The government calls its strategy the "Pacific Solution" and says its harsh approach has been successful in keeping asylum seekers out of the country. No refugee boat has reached Australia since last year.

Qureshi's case is somewhat unusual. He arrived legally by airplane in February 1998 on a student visa. After it expired, he stayed in Australia illegally. He was detained in March 2001 and sent to the Maribyrnong detention center in Melbourne.

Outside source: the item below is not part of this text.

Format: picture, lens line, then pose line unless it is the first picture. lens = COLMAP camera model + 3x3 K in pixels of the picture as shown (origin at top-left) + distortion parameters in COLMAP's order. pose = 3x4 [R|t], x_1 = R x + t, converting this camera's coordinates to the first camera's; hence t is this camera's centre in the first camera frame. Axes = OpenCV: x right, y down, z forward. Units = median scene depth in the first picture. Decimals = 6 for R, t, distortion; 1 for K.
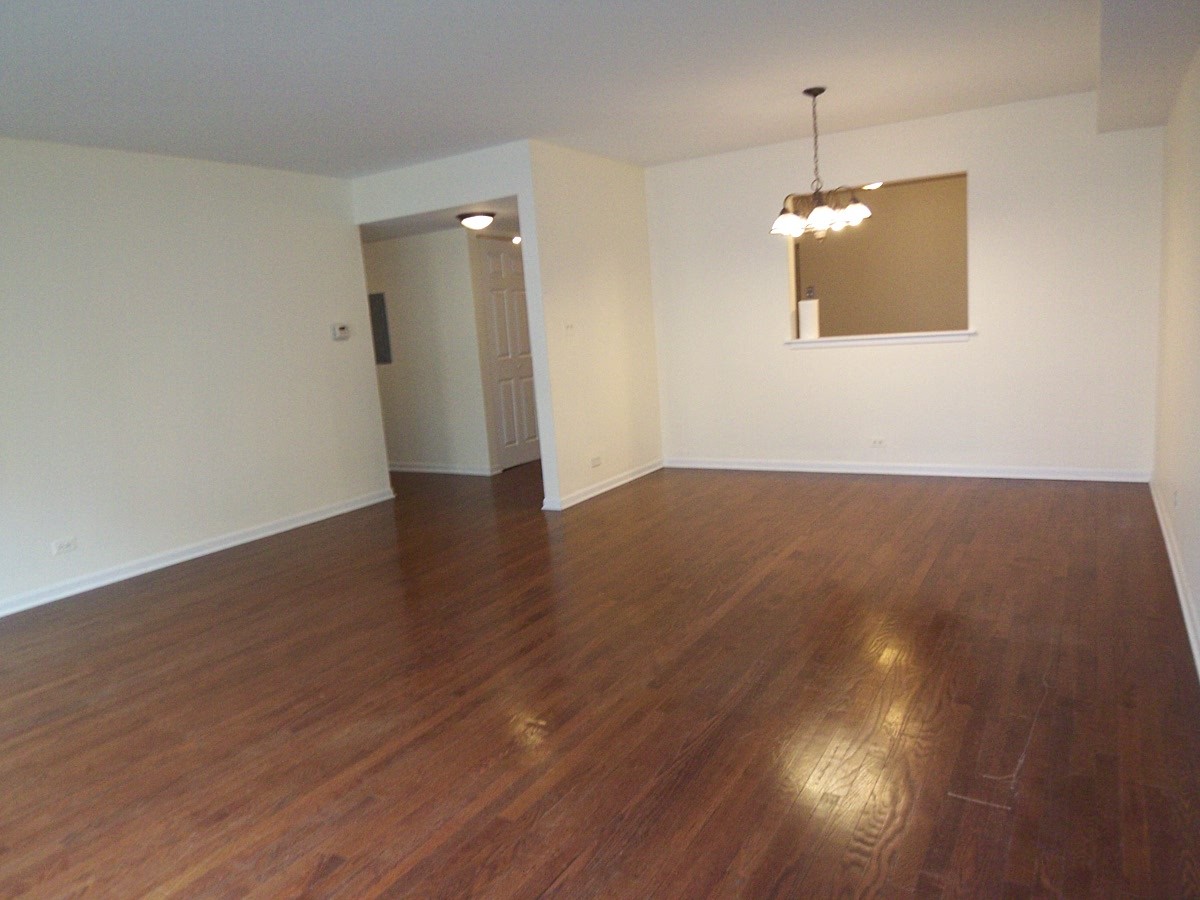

He applied for asylum, saying that as a member of the banned Sipah-e-Sahaba group he would face persecution if he returned to Pakistan. His application for asylum was denied and he appealed the decision.

Because he arrived in Australia legally, he was released while his case was on appeal. As he left Maribyrnong last September, he was handed the bill for his six-month stay.

Qureshi's lawyers hope to put the government's treatment of detainees on trial. They plan to present evidence of the conditions in Australia's six detention centers to show that they are no better than "an institutionalized system of abuse," said Josh Bornstein, one of Qureshi's attorneys. "In Australia, a convicted pedophile is treated more favorably than an asylum seeker who has committed no crime," he said.

Qureshi's attorneys declined to allow him to be interviewed. His lawsuit contends that he was kept in a dormitory room that was too small to accommodate the four people it held.

The detainees had no privacy. Throughout the night, the lawsuit alleges, guards came in every half-hour and shined their light in the detainees' faces. Guards were aggressive and insulting, the lawsuit contends. Toilets were often broken, and detainees sometimes had to wait two hours for a shower.

Qureshi was charged the equivalent of $79 a night for his stay. For the money, Bornstein said, a guest could get better accommodations at a top Melbourne hotel.

Government officials defend the practice of billing asylum seekers for their detention, saying that it is required by a 1979 law. "We have an obligation to recover money for the taxpayers," said Ingram, the minister's spokesman.

Ingram said the price of $79 a night is reasonable. Detainees get three meals a day, medical treatment and the use of exercise facilities, he noted.